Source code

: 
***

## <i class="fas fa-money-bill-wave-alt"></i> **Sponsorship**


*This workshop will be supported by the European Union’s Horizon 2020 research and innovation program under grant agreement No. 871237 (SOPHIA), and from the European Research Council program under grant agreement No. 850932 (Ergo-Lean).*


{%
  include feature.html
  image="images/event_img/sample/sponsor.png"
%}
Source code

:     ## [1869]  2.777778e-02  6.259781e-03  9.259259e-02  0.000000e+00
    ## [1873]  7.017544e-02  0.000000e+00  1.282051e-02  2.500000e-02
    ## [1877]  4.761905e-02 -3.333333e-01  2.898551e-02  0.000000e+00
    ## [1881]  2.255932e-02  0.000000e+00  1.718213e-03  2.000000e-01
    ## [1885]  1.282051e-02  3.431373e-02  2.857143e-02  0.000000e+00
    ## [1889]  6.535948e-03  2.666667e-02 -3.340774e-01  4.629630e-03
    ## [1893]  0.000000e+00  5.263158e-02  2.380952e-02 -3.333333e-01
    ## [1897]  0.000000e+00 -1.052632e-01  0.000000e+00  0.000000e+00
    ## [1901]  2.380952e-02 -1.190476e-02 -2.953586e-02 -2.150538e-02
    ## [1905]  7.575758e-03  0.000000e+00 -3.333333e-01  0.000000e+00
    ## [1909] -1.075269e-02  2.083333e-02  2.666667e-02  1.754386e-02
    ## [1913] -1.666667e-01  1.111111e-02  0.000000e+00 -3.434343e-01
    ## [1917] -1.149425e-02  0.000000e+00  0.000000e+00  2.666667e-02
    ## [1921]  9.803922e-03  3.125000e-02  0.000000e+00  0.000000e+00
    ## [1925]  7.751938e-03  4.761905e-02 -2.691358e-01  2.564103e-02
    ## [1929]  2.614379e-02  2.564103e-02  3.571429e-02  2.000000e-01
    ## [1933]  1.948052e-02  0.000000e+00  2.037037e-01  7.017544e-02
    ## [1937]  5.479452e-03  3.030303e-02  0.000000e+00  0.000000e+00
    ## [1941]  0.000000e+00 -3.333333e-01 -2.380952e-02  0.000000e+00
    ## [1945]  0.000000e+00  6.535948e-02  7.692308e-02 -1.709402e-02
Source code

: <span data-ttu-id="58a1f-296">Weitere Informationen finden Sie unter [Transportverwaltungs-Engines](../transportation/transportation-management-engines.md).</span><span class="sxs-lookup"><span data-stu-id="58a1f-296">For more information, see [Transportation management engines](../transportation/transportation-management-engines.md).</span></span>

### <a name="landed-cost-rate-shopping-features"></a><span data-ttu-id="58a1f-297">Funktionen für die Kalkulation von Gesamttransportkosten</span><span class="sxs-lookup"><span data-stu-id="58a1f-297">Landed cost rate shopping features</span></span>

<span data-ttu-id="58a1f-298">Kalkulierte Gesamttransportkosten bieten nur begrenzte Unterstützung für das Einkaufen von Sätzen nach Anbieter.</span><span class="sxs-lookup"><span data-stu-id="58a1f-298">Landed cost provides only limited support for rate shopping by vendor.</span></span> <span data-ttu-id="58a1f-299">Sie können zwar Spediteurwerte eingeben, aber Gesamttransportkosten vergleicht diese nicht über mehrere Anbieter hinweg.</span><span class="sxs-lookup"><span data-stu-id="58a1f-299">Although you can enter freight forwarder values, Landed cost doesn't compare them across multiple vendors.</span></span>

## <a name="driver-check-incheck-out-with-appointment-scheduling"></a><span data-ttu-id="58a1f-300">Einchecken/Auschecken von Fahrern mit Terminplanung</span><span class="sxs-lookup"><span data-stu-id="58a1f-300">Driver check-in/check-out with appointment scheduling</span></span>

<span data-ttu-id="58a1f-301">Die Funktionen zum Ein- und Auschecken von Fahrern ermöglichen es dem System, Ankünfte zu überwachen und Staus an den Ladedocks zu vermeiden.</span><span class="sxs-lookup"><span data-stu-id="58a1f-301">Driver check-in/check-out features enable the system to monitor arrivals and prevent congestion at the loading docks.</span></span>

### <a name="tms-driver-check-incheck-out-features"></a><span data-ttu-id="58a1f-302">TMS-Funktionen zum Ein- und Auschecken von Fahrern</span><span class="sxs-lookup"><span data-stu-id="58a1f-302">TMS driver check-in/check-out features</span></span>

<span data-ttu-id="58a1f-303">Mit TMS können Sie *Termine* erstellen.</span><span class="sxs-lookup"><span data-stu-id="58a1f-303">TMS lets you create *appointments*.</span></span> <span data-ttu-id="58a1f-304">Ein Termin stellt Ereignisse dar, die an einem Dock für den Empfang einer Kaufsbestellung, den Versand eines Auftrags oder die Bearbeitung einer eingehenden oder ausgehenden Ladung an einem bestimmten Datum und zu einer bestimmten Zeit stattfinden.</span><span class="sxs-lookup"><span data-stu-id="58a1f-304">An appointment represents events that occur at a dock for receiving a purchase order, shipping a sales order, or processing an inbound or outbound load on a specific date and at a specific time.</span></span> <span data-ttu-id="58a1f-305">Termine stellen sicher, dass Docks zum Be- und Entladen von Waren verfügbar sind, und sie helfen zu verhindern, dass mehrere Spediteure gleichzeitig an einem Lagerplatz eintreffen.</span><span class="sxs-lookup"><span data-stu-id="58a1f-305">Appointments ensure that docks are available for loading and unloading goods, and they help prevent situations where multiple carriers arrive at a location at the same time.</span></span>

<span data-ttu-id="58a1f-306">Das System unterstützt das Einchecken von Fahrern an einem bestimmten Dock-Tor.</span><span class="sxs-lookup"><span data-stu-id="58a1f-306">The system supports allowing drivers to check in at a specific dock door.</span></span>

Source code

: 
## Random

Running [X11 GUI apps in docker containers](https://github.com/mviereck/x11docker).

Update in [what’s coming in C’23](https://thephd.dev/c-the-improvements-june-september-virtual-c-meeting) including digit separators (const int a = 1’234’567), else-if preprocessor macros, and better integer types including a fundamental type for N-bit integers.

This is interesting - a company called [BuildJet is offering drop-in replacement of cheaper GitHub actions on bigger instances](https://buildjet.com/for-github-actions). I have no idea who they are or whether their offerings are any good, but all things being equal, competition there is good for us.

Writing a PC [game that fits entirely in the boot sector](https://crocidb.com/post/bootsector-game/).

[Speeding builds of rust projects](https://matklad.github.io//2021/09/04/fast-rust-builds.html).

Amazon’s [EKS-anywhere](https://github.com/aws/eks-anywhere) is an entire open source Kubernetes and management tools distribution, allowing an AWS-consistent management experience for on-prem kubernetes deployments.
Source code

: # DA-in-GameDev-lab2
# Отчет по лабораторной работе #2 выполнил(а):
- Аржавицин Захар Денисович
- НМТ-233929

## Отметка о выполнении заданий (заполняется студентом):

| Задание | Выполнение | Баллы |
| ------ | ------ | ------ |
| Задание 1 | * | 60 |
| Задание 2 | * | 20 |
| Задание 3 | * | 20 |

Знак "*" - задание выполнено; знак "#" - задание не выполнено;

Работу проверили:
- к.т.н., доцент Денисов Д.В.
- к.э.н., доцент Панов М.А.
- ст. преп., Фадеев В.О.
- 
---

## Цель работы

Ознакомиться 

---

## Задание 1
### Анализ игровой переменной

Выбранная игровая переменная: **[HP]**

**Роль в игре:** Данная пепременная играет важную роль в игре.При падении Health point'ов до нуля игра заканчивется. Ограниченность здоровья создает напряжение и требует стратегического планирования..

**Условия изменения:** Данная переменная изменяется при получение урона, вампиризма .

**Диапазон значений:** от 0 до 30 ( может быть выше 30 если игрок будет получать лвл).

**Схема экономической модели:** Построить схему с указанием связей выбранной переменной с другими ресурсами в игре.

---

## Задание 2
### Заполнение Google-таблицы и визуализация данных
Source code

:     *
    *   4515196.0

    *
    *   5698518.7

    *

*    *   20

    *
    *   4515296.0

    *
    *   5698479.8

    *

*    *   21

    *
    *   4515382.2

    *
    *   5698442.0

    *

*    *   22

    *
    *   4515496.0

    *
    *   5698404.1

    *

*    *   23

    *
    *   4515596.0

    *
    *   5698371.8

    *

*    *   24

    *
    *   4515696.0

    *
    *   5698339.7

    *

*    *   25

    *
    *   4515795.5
★ ★ ★ ★ ★
▶ **Request**:
Copy the lines from the one containing "Выбранная игровая переменная: **[HP]**" up to and including the one containing "будет получать лвл).", reproducing them character for character.

▶ **Output for this task**:
Выбранная игровая переменная: **[HP]**

**Роль в игре:** Данная пепременная играет важную роль в игре.При падении Health point'ов до нуля игра заканчивется. Ограниченность здоровья создает напряжение и требует стратегического планирования..

**Условия изменения:** Данная переменная изменяется при получение урона, вампиризма .

**Диапазон значений:** от 0 до 30 ( может быть выше 30 если игрок будет получать лвл).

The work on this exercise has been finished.